The AI skeletal age readings had an intraclass correlation coefficient (ICC) of 0.99. AI-estimated skeletal age was generally greater than human-estimated GP skeletal age (average, 0.5 year greater in boys and 0.1 year greater in girls). Overall, the prediction accuracy was improved with AI readings; these differences reached significance for the short-leg and residual LLD prediction errors. Residual LLD was underestimated by ≥1.0 cm in 26 of 76 subjects when human-estimated GP skeletal age was used (range of underestimation, 1.0 to 3.2 cm), compared with only 10 of 76 subjects when AI skeletal age was used (range of underestimation, 1.1 cm to 2.2 cm) (p < 0.01). Residual LLD was overestimated by ≥1.0 cm in 3 of 76 subjects by both methods (range of overestimation, 1.0 to 1.3 cm for the human-estimated GP method and 1.0 to 1.6 cm for the AI method).

Conclusions:

The AI method of determining hand-and-wrist skeletal age was highly reproducible in this cohort and improved the accuracy of prediction of leg length and residual discrepancy when compared with traditional human interpretation of the GP atlas.
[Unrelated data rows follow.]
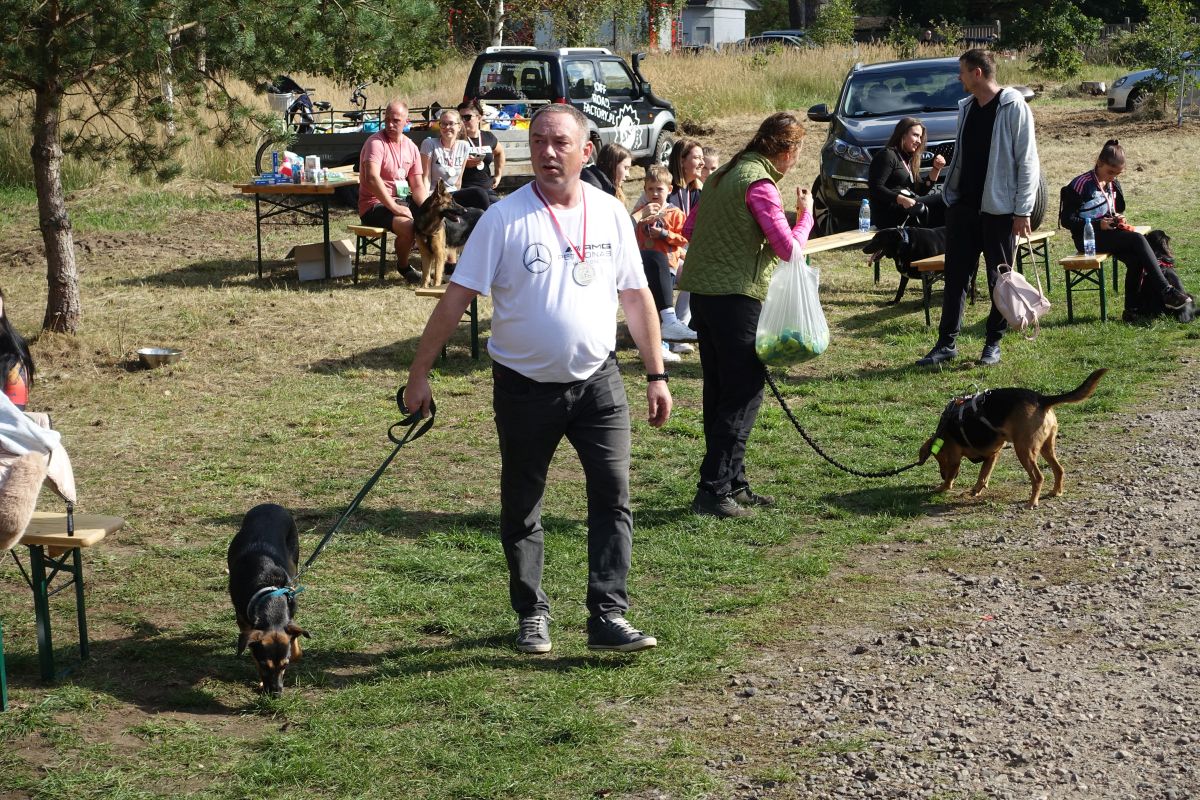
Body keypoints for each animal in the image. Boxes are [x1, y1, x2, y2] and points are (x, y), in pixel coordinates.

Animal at [227, 503, 309, 696]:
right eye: (265, 665)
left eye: (285, 665)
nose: (276, 694)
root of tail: (270, 505)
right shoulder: (244, 623)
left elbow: (295, 643)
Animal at [918, 369, 1107, 508]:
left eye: (938, 458)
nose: (941, 475)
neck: (945, 430)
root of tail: (1041, 399)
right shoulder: (993, 454)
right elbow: (983, 475)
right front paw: (976, 490)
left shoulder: (955, 458)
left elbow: (952, 477)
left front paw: (942, 487)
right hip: (1046, 447)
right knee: (1059, 469)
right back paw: (1056, 492)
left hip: (1024, 450)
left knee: (1038, 477)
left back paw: (1032, 502)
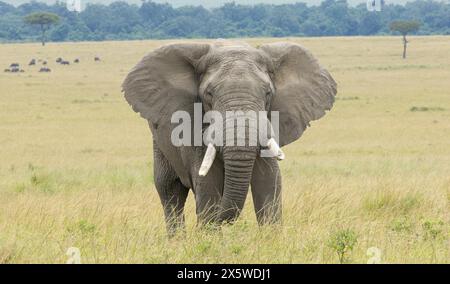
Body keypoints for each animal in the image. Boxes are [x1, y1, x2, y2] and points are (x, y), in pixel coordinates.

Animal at [121, 40, 336, 235]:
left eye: (268, 93)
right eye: (209, 94)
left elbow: (269, 182)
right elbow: (208, 185)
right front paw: (209, 239)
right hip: (159, 140)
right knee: (169, 190)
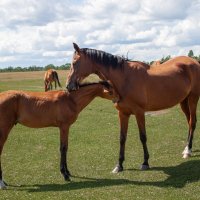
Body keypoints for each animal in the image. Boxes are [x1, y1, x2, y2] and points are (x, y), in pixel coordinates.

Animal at [67, 43, 200, 173]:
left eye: (75, 62)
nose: (68, 86)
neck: (125, 78)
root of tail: (194, 62)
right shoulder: (123, 113)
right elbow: (122, 138)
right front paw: (119, 165)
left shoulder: (139, 112)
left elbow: (143, 137)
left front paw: (145, 162)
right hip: (184, 101)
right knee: (189, 121)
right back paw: (187, 147)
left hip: (193, 98)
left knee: (192, 122)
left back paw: (188, 151)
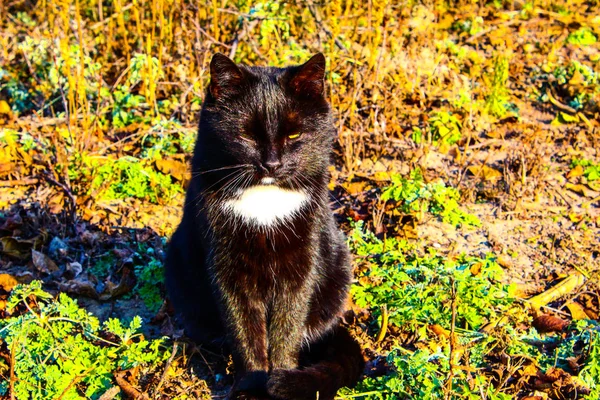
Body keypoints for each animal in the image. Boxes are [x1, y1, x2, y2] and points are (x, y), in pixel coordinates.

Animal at [164, 53, 364, 400]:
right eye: (246, 135)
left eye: (294, 135)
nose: (272, 164)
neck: (265, 204)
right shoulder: (226, 268)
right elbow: (245, 332)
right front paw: (251, 387)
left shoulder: (301, 265)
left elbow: (287, 327)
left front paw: (281, 380)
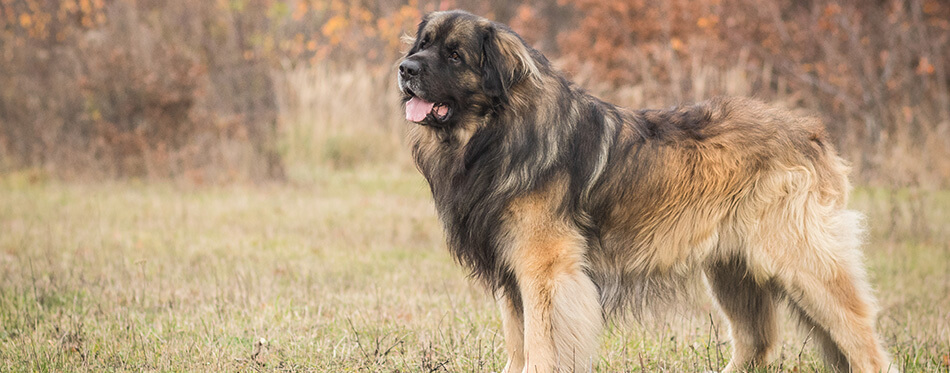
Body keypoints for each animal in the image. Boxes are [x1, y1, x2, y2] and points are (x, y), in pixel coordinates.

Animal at [398, 10, 896, 370]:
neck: (492, 134)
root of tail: (811, 133)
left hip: (804, 264)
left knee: (860, 338)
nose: (404, 69)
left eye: (455, 55)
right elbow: (518, 343)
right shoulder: (512, 272)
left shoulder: (546, 271)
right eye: (424, 45)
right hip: (733, 270)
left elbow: (540, 346)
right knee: (756, 342)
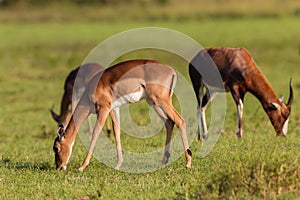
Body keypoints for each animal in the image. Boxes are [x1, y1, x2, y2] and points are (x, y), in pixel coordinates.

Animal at [53, 59, 192, 170]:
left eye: (56, 148)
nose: (59, 167)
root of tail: (172, 71)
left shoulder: (104, 109)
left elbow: (96, 133)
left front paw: (82, 166)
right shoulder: (114, 109)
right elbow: (117, 133)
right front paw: (118, 165)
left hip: (161, 100)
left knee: (180, 121)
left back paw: (188, 163)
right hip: (153, 102)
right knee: (169, 122)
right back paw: (163, 162)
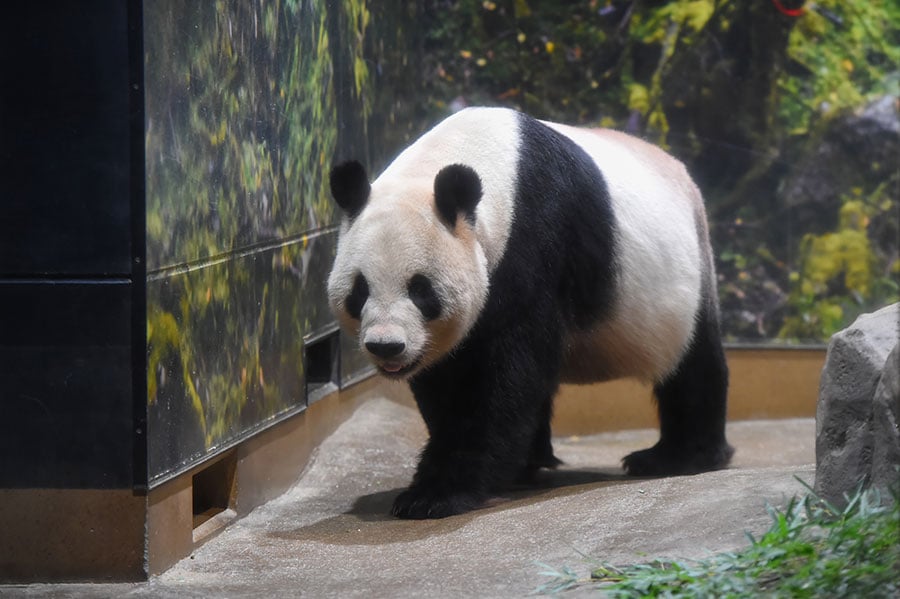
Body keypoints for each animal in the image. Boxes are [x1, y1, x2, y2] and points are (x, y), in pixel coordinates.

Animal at [326, 108, 736, 520]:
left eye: (421, 290)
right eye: (360, 291)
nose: (386, 346)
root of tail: (682, 172)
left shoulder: (535, 237)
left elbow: (507, 370)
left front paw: (434, 494)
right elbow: (449, 375)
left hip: (682, 282)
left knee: (693, 364)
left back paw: (677, 457)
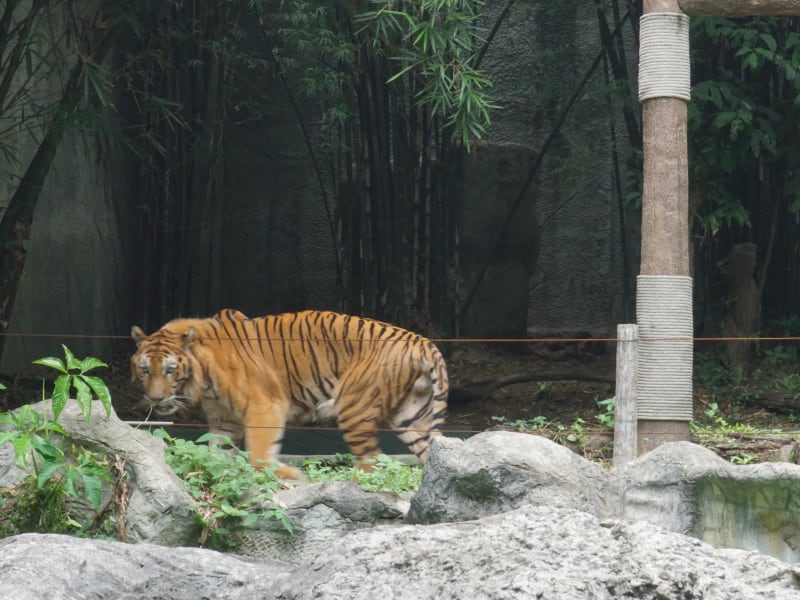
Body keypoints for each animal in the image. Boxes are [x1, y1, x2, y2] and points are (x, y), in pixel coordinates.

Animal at [128, 310, 446, 478]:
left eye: (170, 370)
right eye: (145, 371)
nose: (155, 399)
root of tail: (420, 341)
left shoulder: (265, 406)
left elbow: (259, 456)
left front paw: (293, 477)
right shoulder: (224, 419)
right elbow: (218, 454)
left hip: (354, 407)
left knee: (371, 461)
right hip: (411, 416)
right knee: (431, 453)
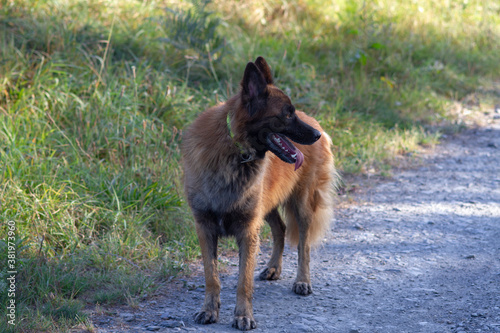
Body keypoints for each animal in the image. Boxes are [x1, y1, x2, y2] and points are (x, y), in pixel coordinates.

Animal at [182, 55, 338, 328]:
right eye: (287, 114)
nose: (317, 135)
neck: (234, 148)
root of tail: (316, 120)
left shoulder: (248, 229)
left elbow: (243, 281)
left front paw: (243, 315)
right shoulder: (205, 227)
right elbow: (211, 276)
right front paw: (209, 310)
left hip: (301, 206)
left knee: (304, 247)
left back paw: (302, 281)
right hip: (267, 207)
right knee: (281, 229)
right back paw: (274, 268)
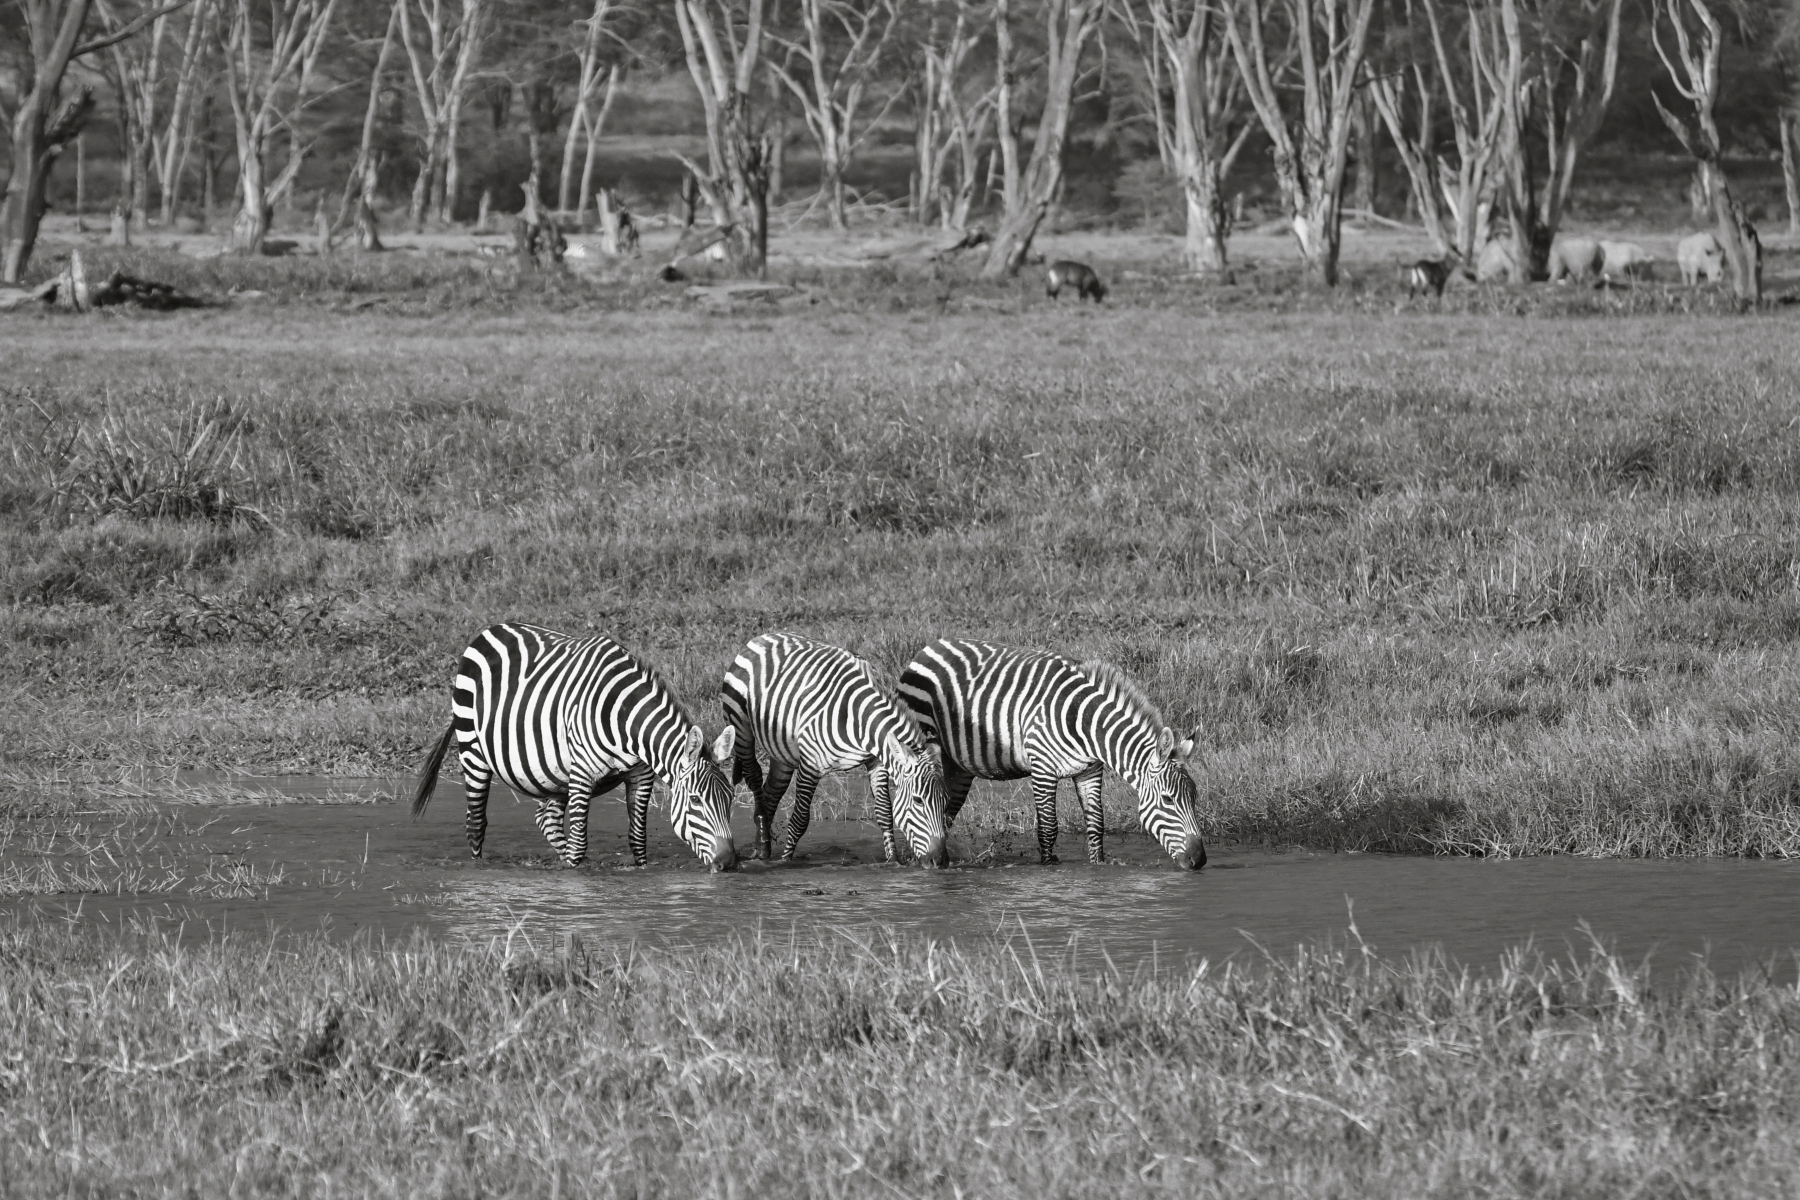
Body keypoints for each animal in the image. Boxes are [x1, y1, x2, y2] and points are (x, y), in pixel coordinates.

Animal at [412, 626, 738, 867]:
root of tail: (487, 631)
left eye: (731, 798)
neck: (626, 719)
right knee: (476, 823)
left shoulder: (641, 775)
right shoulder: (582, 774)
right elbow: (579, 842)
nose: (729, 862)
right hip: (473, 751)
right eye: (695, 800)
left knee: (546, 819)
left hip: (553, 773)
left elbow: (637, 839)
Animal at [720, 633, 957, 867]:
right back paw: (762, 841)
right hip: (740, 727)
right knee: (754, 777)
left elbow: (885, 813)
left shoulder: (877, 762)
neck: (859, 718)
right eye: (918, 800)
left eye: (945, 801)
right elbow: (799, 820)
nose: (940, 861)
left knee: (771, 793)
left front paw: (893, 861)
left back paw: (763, 850)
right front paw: (786, 862)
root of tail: (764, 636)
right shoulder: (810, 765)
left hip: (782, 749)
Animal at [900, 636, 1209, 874]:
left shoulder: (1090, 770)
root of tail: (931, 646)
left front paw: (1098, 866)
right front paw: (1049, 869)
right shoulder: (1043, 769)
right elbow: (1048, 827)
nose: (1199, 861)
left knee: (947, 809)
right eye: (1168, 800)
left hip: (958, 764)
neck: (1086, 724)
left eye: (1195, 796)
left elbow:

This improvement could be explained by more accurate estimation of skeletal age via a machine-learning AI system calibrated with a large database.

Level of Evidence:

Prognostic Level III. See Instructions for Authors for a complete description of levels of evidence.

中文翻译：

“人类”与人工智能手腕骨骼年龄估计在骨骺分离队列中的比较

背景：

我们之前证明，White-Menelaus 算术公式结合 Greulich 和 Pyle (GP) 图集估计的骨骼年龄是预测一组患者成熟时腿长和剩余腿长差异 (LLD) 的最准确方法用骨骺固定术治疗。我们试图确定基于在线人工智能 (AI) 的手腕骨骼年龄系统是否提供了一致的读数，并评估这些读数如何影响对该队列骨骺分离结果的预测。

方法：

76 名受试者围手术期手部 X 光片的 JPEG 图像由 2 位作者独立提交至 AI 骨骼年龄网站 (http://physis.16bit.ai/)。我们使用 White-Menelaus 公式和人类估计的 GP 或 AI 估计的骨骼年龄比较了预测的长腿长度（骨骺分离后）、短腿长度和残余 LLD 的准确性。

结果：

AI 骨龄读数的组内相关系数 (ICC) 为 0.99。AI 估计的骨龄通常大于人类估计的 GP 骨龄（男孩平均大 0.5 岁，女孩大 0.1 岁）。总体而言，人工智能读数提高了预测准确性；这些差异对短腿和残余 LLD 预测误差具有重要意义。当使用人类估计的 GP 骨龄时，76 名受试者中有 26 名受试者的残余 LLD 被低估≥1.0 cm（低估范围，1.0 至 3.2 cm），而当使用 AI 骨龄时，76 名受试者中只有 10 名受试者（低估范围） , 1.1 厘米至 2.2 厘米）（p < 0.01）。通过两种方法，76 名受试者中有 3 名受试者的残余 LLD 被高估了 ≥ 1.0 cm（高估范围，人类估计 GP 方法为 1.0 至 1.3 cm，1.0 至 1.